文書本文:
____________________
一見したところでは、AppleはTwitterが大好きなように見える。しかし、AppleはFacebookを嫌っているというのが本当のところだ。
少なくとも、そのような印象がするのは確かだ。
先々週リリースされた、Appleの最新のコンピュータ向けOS「Mountain Lion」の開発者向けプレビュー版によって、AppleがFacebookを良く思っていないことがはっきりした。このOSには、多数の新しいアプリ(「Game Center」「Reminders」「Notes」)や新機能(「Gatekeeper」「Notification Center」)が含まれている。そこに組み込まれていないのは、Facebookとの統合機能だ。Facebookとの連携があらかじめ含まれていれば、Appleユーザーは世界最大のソーシャルネットワークで、より多くの情報を簡単にシェアできる。
しかし、Appleは今回も、同社に最適なソーシャルメディアサービスとしてTwitterを選んだ。2012年夏にMountain Lionが消費者向けに発売されれば、ユーザーはAppleのMountain Lionアプリから直接ツイートできるようになる。それはちょうど、「iOS」のTwitter連携機能のおかげで「iPhone」ユーザーがツイートできるのと同じだ。これはTwitterにとっては、さらなる大勝利である。Appleが最新のiOSをリリースした2011年秋には、Twitterの新規登録者数は25%増加している。
____________________
保存データ項目:
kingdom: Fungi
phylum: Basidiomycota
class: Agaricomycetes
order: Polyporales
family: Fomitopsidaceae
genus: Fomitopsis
____________________
課題概要: AppleがMountain LionでFacebookではなくTwitterとの連携を選んだことを扱う記事について、最後の文に続く部分を書いてください。

課題の解答:
AppleがTwitterを指名し、Facebookを避けたのはなぜだろうか。その答えは、2社の難しい関係にある。それは(少なくとも公には)、Appleが同社の音楽ソーシャルネットワーク「Ping」でのFacebookのサポートを土壇場になって取りやめたときから始まっている。故Steve Jobs氏は、PingへのFacebookの統合について、Facebookが「厄介な条件」を要求したと主張し、そのため、Appleは統合に二の足を踏んだ(Pingの実績が精彩を欠いていることを考えれば、それが賢明な判断だったかどうかは別の問題ではある)。
その亀裂は、Hewlett-Packard(HP)の「TouchPad」に関連した問題によって、さらに大きな隔たりとなった。2011年初めに、Facebookは初のタブレット用アプリを「iPad」専用に公開することに合意している。しかし、HPには別の計画があった。HPはFacebookアプリをTouchPadで先にリリースすることを目指していた。当然ながら、これはJobs氏が喜ぶ話ではなかった。
Facebookは、TouchPad用アプリを中止して状況を打開しようとしたが、ダメージは避けられなかった。それ以来、Appleのソーシャルメディアパートナーとして密接な関係を築いて注目を集めているのは、FacebookではなくTwitterだ。この大手テクノロジ企業同士の衝突は、Twitterが予想外の勝者になるという結末になった。